From a political perspective, directly giving people money has the significant merit of being a highly visible demonstration that the Government is taking action to help cash-strapped families. If nothing else, this Government has shown genuine flair for branding programmes. It’s not hard to imagine the fun its comms team could have with “Boris’s Bill Buster” or “Rishi’s COLA (Cost of Living Assistance)”, replete with photo ops of the Chancellor and his trademark can of coke.
At present, it is unclear how quickly or easily the Government could make direct cash payments to millions of households. The experience of the US indicates such a programme is feasible. The American tax authorities made direct payments into people’s bank accounts; here, the bonus might be added as a line item in people’s payslips under the Pay As You Earn system. As in the US, prepaid cards or cheques could be delivered to other households with addresses known to HMRC or DWP – the Chancellor might want to steal a move from Donald Trump’s playbook and sign the cheques himself (at least we can be sure he has an automated signature prepared).
If it doesn’t already exist, developing a direct payments infrastructure like this could be invaluable in responding to future economic downturns. The economist Claudia Sahm has argued that governments should automatically disburse cash to stabilise demand when key indicators suggest the economy is in recession. Right now, we have a few months to prepare before the worst of the crisis hits – a luxury typical recessions don’t provide.

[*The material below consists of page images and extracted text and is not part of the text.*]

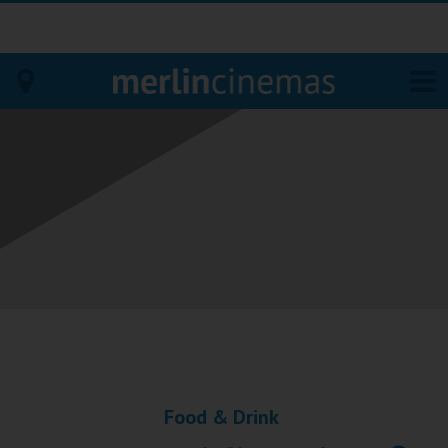
Bodmin
Helston
Falmouth
Redruth
St. Ives
Penzance
Food & Drink
Penzance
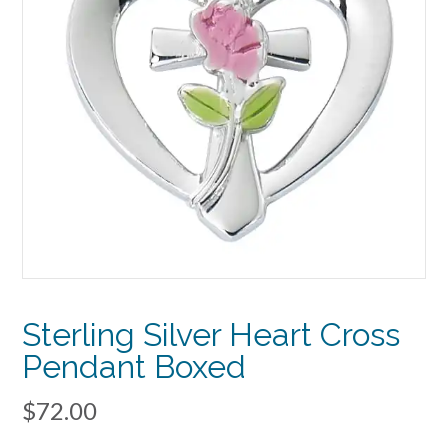
Sterling Silver Heart Cross
Pendant Boxed
$
72.00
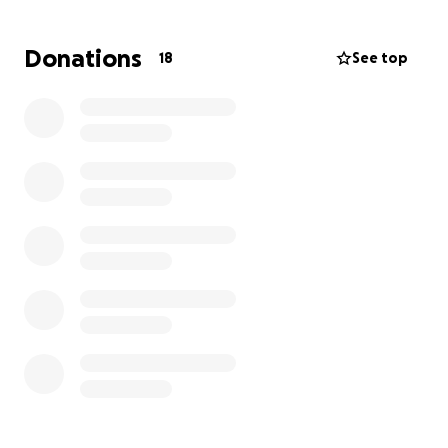
vet neurologist. The quote is 6,000 just for Consult &
Imaging. I’ve started this fundraiser to cover
Donations
18
See top
neurology consultations, diagnostics, and treatment.
Every donation, no matter how small, will directly go
toward giving him the chance to walk, play, and
enjoy life again. Thank you for helping us make that
possible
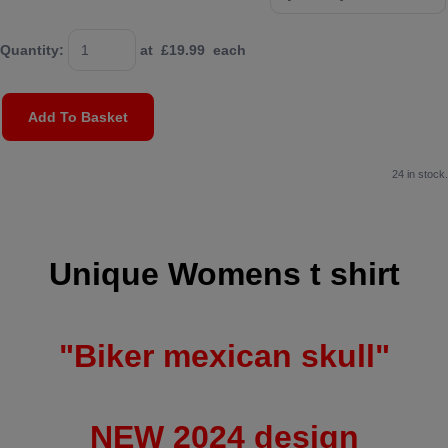
Quantity
:
at £
19.99
each
Add To Basket
24 in stock.
Unique Womens t shirt
"Biker mexican skull"
NEW 2024 design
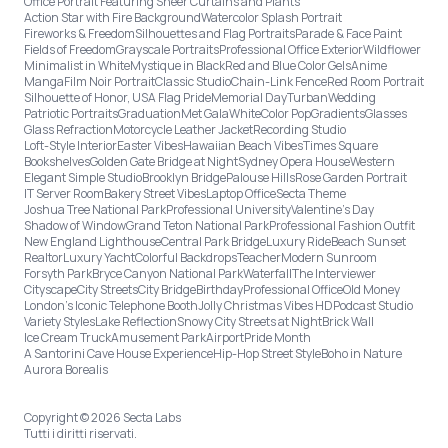
Office Portrait Featuring Sheer Curtains and Plants
Action Star with Fire Background
Watercolor Splash Portrait
Fireworks & Freedom
Silhouettes and Flag Portraits
Parade & Face Paint
Fields of Freedom
Grayscale Portraits
Professional Office Exterior
Wildflower
Minimalist in White
Mystique in Black
Red and Blue Color Gels
Anime
Manga
Film Noir Portrait
Classic Studio
Chain-Link Fence
Red Room Portrait
Silhouette of Honor, USA Flag Pride
Memorial Day
Turban
Wedding
Patriotic Portraits
Graduation
Met Gala
White
Color Pop
Gradients
Glasses
Glass Refraction
Motorcycle Leather Jacket
Recording Studio
Loft-Style Interior
Easter Vibes
Hawaiian Beach Vibes
Times Square
Bookshelves
Golden Gate Bridge at Night
Sydney Opera House
Western
Elegant Simple Studio
Brooklyn Bridge
Palouse Hills
Rose Garden Portrait
IT Server Room
Bakery Street Vibes
Laptop Office
Secta Theme
Joshua Tree National Park
Professional University
Valentine's Day
Shadow of Window
Grand Teton National Park
Professional Fashion Outfit
New England Lighthouse
Central Park Bridge
Luxury Ride
Beach Sunset
Realtor
Luxury Yacht
Colorful Backdrops
Teacher
Modern Sunroom
Forsyth Park
Bryce Canyon National Park
Waterfall
The Interviewer
Cityscape
City Streets
City Bridge
Birthday
Professional Office
Old Money
London’s Iconic Telephone Booth
Jolly Christmas Vibes HD
Podcast Studio
Variety Styles
Lake Reflection
Snowy City Streets at Night
Brick Wall
Ice Cream Truck
Amusement Park
Airport
Pride Month
A Santorini Cave House Experience
Hip-Hop Street Style
Boho in Nature
Aurora Borealis
Copyright © 2026 Secta Labs
Tutti i diritti riservati.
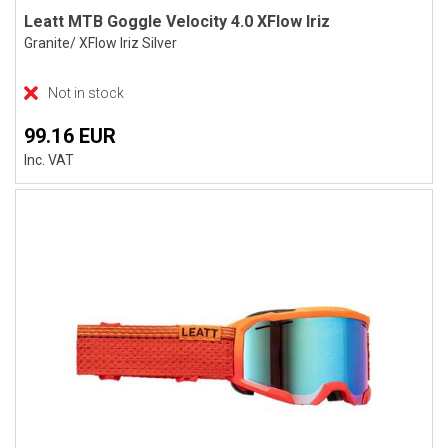
Leatt MTB Goggle Velocity 4.0 XFlow Iriz
Granite/ XFlow Iriz Silver
Not in stock
99.16 EUR
Inc. VAT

There is a major risk with a large-scale cash transfer programme: that it exacerbates rising inflation. This is a particular worry if the payments are provided in a single lump sum: dropping several billion pounds on the economy in a single month could drive up demand very quickly, and cause inflation to rise further if supply cannot keep up. It may therefore be better to split the payments into a couple of tranches, perhaps to stagger them and to delay them as far as possible until later in the year, without causing households to fall into acute financial difficulties. The size of the payment should also be calibrated so as to be appropriate to the macroeconomic circumstances.